Given the nature of the sample recruited, it is also possible that some of our findings are not generalizable. On the whole, participants were of higher family SES overall, well-educated, and students that currently live in good neighborhoods in an affluent region in Zurich. This range of experiences may influence how the VR neighborhoods are perceived, given that such perceptions are likely anchored in prior experience. It is also possible that the limited diversity of the sample, particularly in terms of SES and neighborhood exposures, may lead to an underestimation of effects compared to a broader, more diverse sample with more extensive experience with a range of neighborhood types. In order to make more generalizable inferences concerning neighborhood influences on stress, emotion and patterns of sensitization and habituation, it is critical that future studies be conducted with more diverse samples in additional geographic regions.

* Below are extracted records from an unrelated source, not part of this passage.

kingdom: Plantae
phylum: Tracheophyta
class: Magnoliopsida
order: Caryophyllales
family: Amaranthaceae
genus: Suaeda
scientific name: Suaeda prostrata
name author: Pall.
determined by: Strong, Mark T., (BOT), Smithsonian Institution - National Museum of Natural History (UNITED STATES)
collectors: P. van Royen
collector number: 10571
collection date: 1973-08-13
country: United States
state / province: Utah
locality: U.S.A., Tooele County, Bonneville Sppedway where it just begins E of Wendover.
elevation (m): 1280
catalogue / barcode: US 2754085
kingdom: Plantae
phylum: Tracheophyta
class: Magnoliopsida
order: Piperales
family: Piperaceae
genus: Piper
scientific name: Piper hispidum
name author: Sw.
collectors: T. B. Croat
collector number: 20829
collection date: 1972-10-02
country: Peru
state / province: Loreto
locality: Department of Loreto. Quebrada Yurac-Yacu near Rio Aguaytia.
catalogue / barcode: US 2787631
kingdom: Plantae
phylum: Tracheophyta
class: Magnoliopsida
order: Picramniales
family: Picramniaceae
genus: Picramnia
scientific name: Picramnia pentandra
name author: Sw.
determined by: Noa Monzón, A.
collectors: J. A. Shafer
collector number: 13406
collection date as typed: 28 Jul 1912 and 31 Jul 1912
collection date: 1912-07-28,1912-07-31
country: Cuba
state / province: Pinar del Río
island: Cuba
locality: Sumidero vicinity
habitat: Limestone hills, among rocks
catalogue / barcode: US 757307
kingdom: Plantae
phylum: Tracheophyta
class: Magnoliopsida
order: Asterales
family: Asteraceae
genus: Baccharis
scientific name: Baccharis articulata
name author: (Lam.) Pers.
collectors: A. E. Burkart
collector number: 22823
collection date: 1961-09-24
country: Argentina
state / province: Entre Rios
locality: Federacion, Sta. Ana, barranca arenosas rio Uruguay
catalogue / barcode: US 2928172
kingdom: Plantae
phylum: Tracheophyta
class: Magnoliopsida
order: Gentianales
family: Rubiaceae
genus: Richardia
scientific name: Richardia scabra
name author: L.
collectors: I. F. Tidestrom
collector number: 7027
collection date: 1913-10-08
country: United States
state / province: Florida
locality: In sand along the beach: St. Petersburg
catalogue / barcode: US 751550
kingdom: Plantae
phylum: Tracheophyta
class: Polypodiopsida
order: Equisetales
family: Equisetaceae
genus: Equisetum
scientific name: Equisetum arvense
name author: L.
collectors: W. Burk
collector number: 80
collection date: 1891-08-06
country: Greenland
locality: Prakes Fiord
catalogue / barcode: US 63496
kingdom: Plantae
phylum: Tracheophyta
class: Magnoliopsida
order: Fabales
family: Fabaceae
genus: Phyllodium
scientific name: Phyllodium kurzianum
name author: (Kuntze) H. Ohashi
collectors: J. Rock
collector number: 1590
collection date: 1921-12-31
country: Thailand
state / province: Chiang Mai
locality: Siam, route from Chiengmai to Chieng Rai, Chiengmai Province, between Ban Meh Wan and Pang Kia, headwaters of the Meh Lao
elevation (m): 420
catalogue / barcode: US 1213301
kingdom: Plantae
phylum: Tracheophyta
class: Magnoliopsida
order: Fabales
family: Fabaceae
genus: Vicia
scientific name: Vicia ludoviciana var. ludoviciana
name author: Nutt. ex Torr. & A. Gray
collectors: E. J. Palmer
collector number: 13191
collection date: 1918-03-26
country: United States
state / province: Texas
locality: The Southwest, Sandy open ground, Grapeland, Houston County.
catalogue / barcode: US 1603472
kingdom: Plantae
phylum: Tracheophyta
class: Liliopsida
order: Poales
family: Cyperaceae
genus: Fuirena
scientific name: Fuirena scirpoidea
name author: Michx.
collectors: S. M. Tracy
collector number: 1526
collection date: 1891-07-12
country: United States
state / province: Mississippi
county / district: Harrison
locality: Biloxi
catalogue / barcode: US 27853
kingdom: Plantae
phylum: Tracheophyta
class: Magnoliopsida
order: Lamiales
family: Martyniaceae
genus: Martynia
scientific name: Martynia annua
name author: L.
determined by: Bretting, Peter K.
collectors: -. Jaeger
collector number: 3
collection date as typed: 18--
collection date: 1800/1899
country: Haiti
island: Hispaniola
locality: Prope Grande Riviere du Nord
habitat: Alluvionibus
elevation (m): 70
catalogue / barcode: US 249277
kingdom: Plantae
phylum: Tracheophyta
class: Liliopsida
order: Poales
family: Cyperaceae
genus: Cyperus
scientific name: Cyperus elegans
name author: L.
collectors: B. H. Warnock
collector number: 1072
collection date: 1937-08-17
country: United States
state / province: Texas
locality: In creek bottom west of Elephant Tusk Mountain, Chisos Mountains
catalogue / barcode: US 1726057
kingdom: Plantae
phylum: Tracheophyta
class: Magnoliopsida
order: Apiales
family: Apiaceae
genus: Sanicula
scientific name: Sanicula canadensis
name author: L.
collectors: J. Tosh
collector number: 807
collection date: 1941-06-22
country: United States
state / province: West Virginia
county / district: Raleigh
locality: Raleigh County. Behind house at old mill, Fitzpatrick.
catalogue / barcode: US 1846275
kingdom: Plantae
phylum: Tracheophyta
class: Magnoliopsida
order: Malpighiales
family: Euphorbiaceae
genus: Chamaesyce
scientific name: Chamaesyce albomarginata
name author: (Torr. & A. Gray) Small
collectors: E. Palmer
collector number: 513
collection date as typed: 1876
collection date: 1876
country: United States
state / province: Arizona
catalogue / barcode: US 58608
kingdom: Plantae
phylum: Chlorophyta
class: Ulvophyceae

Beyond the generalizability of the current findings, examining consistency or variation of these patterns across different populations is important for testing more nuanced hypotheses concerning the influence of chronic stress and chronic neighborhood exposures, as this interaction suggests that autonomic and cardiovascular reactivity is most illuminating at the intersection between prior experience and acute exposure to neighborhood conditions. Consequently, in addition to studying more diverse samples, it is also important for such future work to examine how patterns of sensitization might emerge longitudinally, and which prior life course exposures, particularly at the neighborhood level, may account for these patterns. Prior experience may create physiological changes that drive these sensitization processes, or it may be that prior experience alters both the meaning or appraisal of potential stressors or promotes increased knowledge of and vigilance to the salient challenges in one’s typical environment. Only studies with more diverse samples with more complete characterization of lifecourse processes will be able to address such issues.

Despite limitations, results of this study support the validity and feasibility of utilizing VR as an experimental model to study some aspects of acute neighborhood influences on stress and emotion and to test hypotheses concerning how such effects differ based on prior experience. Moreover, these results provide support for the theoretical proposition that neighborhood contexts elicit different patterns of emotion and stress that are relevant for disparities in health and development.